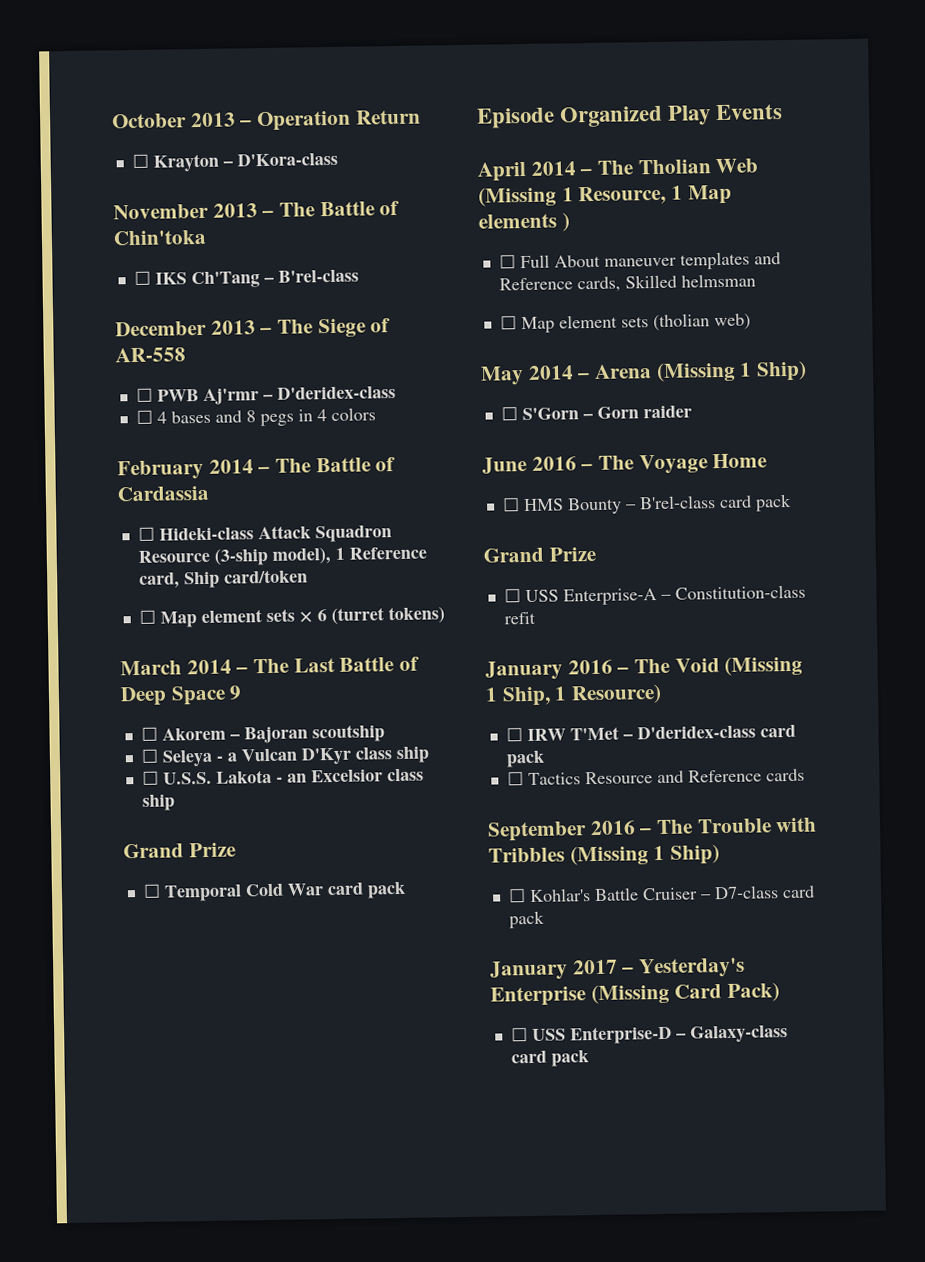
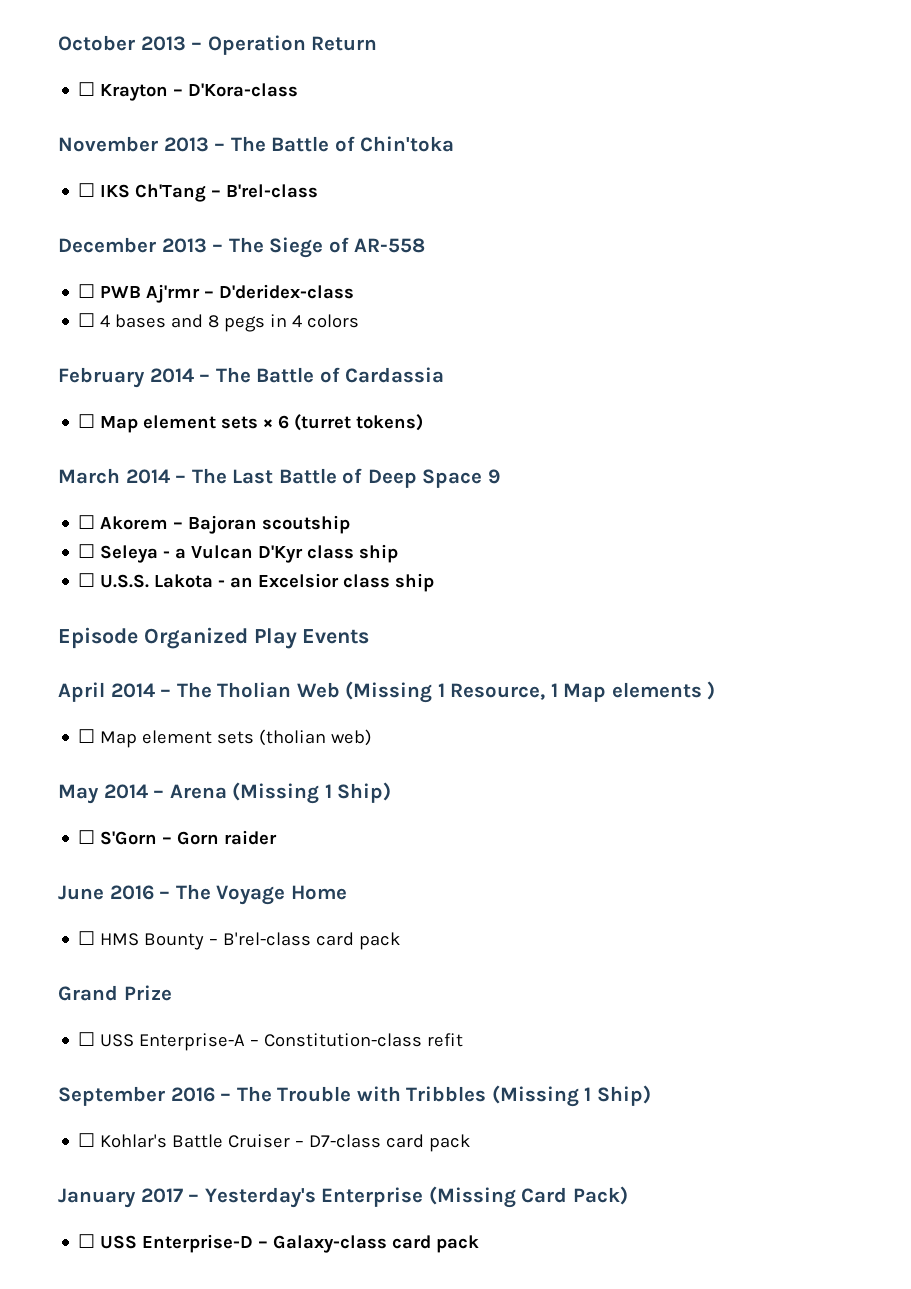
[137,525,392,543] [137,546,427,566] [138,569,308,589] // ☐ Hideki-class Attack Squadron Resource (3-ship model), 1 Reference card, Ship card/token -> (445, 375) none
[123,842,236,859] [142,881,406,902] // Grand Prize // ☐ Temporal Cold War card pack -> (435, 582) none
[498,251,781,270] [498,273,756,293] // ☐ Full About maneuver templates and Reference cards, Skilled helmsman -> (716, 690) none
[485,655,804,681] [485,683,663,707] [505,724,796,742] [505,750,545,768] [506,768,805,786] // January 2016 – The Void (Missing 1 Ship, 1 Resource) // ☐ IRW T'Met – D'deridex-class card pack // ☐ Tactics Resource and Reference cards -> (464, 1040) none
---
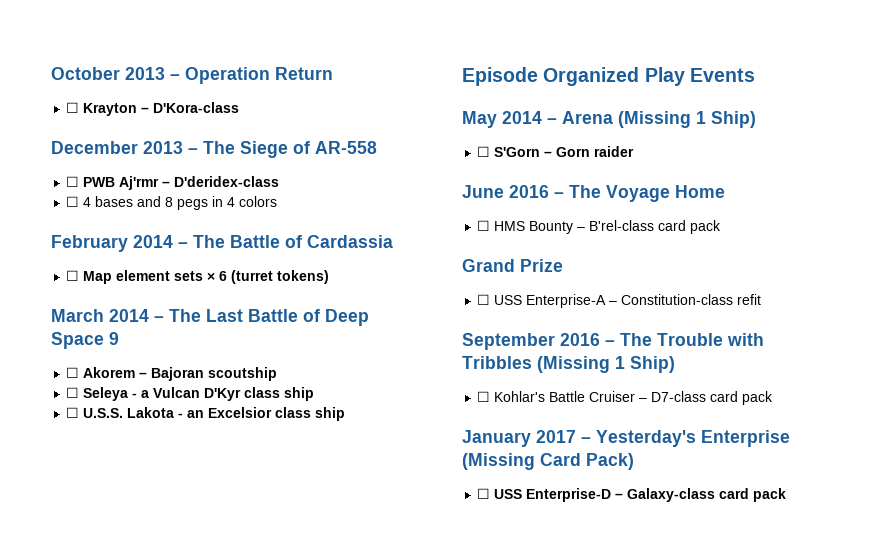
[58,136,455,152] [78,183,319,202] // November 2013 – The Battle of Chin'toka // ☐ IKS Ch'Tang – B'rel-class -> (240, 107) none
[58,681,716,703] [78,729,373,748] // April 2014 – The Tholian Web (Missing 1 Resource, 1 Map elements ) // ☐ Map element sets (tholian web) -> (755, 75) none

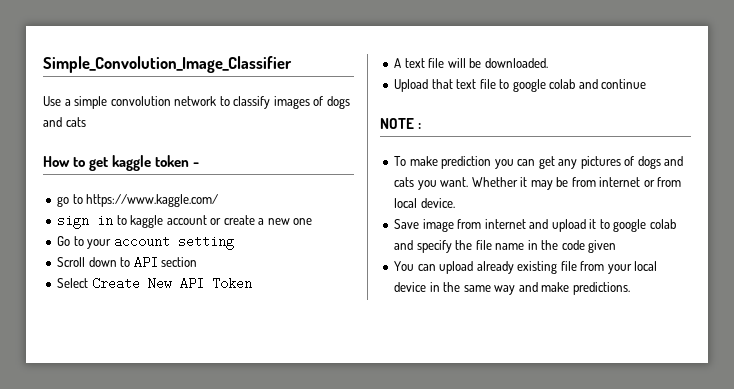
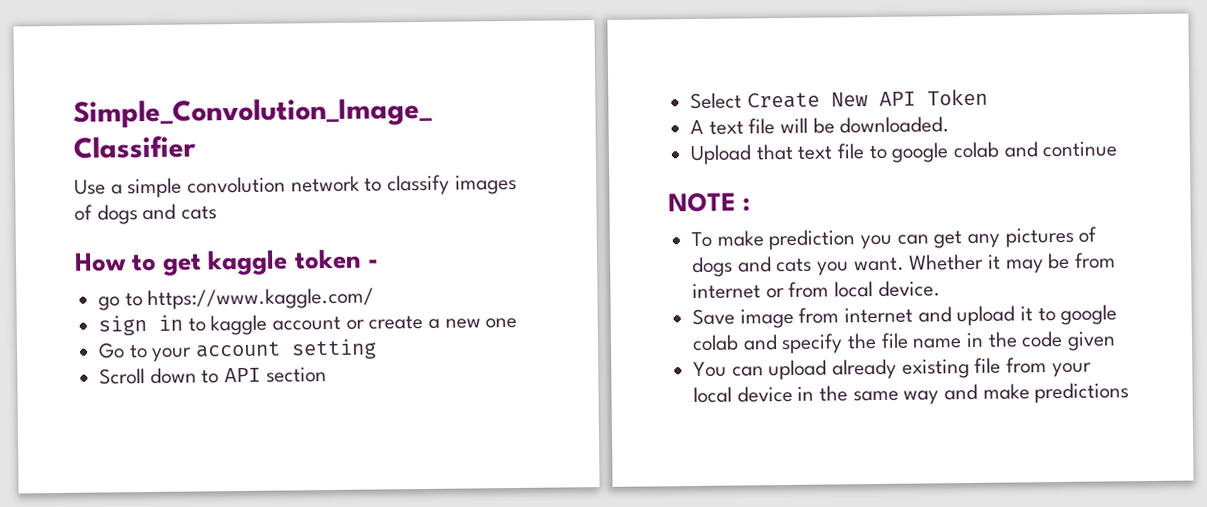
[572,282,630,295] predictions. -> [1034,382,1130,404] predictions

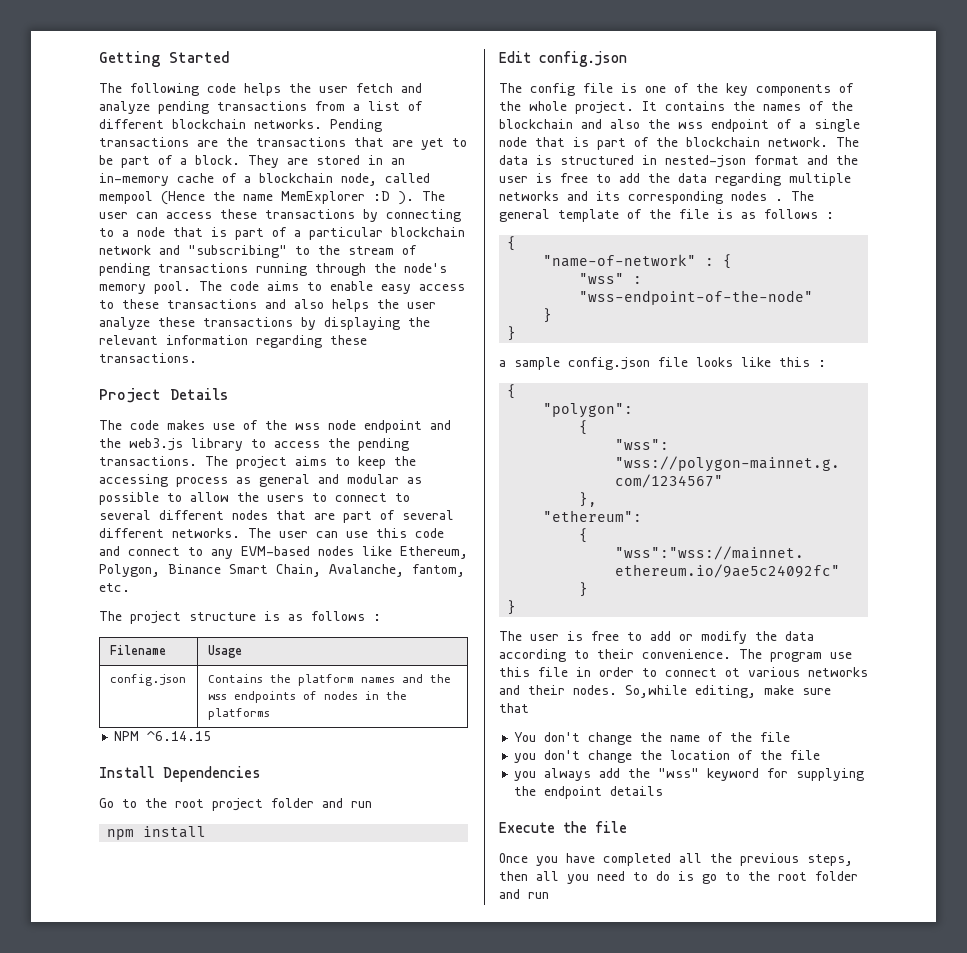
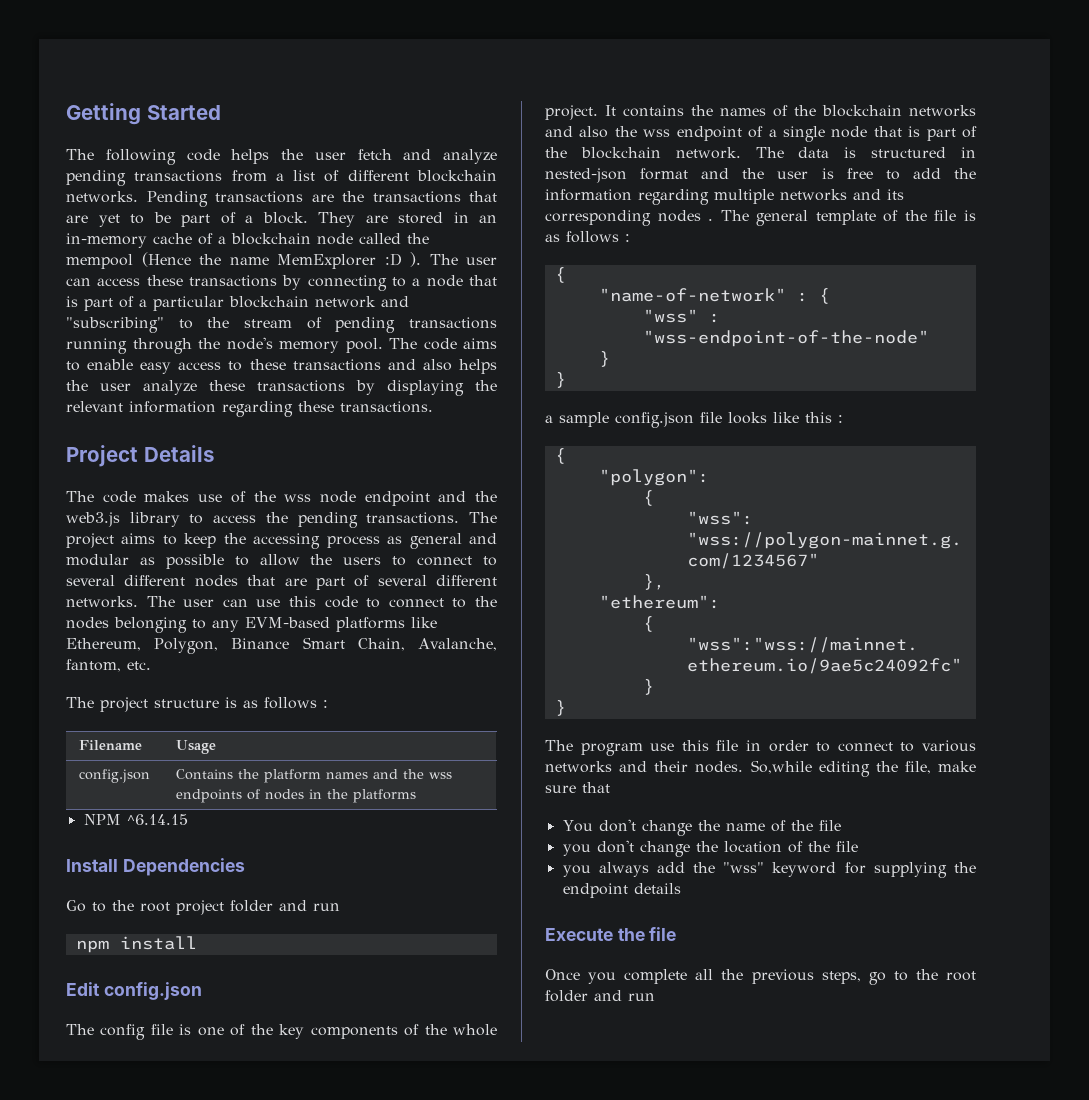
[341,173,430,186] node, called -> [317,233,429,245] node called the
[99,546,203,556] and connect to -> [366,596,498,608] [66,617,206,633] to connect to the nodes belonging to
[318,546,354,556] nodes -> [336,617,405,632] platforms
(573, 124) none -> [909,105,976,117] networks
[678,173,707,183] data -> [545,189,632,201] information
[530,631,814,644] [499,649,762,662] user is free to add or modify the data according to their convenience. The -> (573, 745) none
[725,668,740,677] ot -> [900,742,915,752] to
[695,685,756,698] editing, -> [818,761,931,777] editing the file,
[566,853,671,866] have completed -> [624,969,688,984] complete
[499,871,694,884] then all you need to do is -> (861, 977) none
--
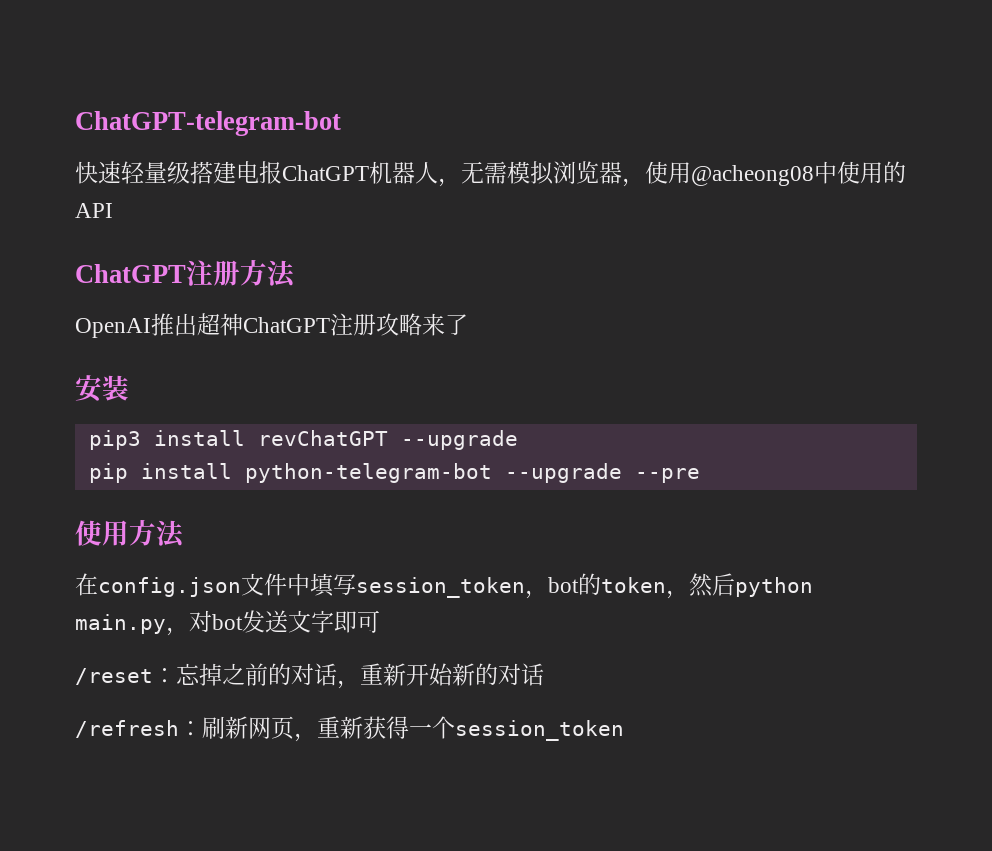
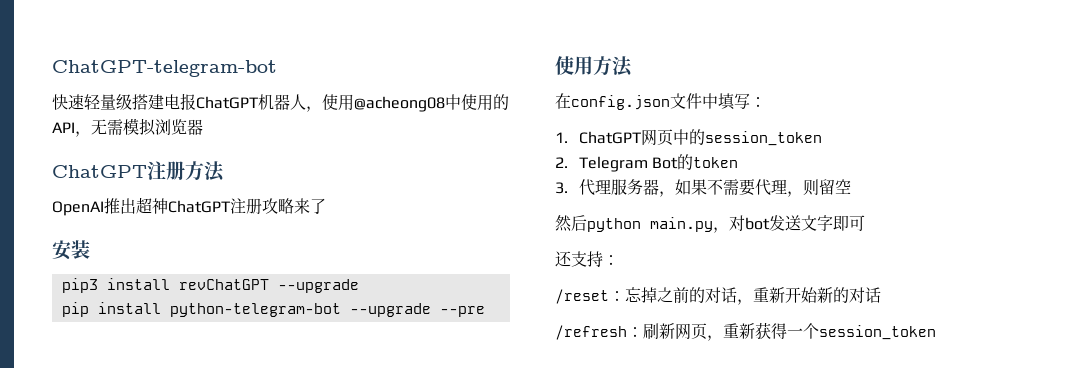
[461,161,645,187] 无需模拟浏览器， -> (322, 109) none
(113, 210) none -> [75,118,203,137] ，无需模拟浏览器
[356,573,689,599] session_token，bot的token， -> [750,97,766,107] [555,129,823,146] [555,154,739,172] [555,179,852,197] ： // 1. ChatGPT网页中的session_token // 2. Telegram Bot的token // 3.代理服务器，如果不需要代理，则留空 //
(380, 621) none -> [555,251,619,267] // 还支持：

*WORK INSTRUCTION*. Look above for the line holding "[461,161,645,187] 无需模拟浏览器， -> (322, 109) none", then set down exactly that line and every line after it up to and including the line holding "(380, 621) none -> [555,251,619,267] // 还支持：", with nothing else.

*EXERCISE OUTPUT*.
[461,161,645,187] 无需模拟浏览器， -> (322, 109) none
(113, 210) none -> [75,118,203,137] ，无需模拟浏览器
[356,573,689,599] session_token，bot的token， -> [750,97,766,107] [555,129,823,146] [555,154,739,172] [555,179,852,197] ： // 1. ChatGPT网页中的session_token // 2. Telegram Bot的token // 3.代理服务器，如果不需要代理，则留空 //
(380, 621) none -> [555,251,619,267] // 还支持：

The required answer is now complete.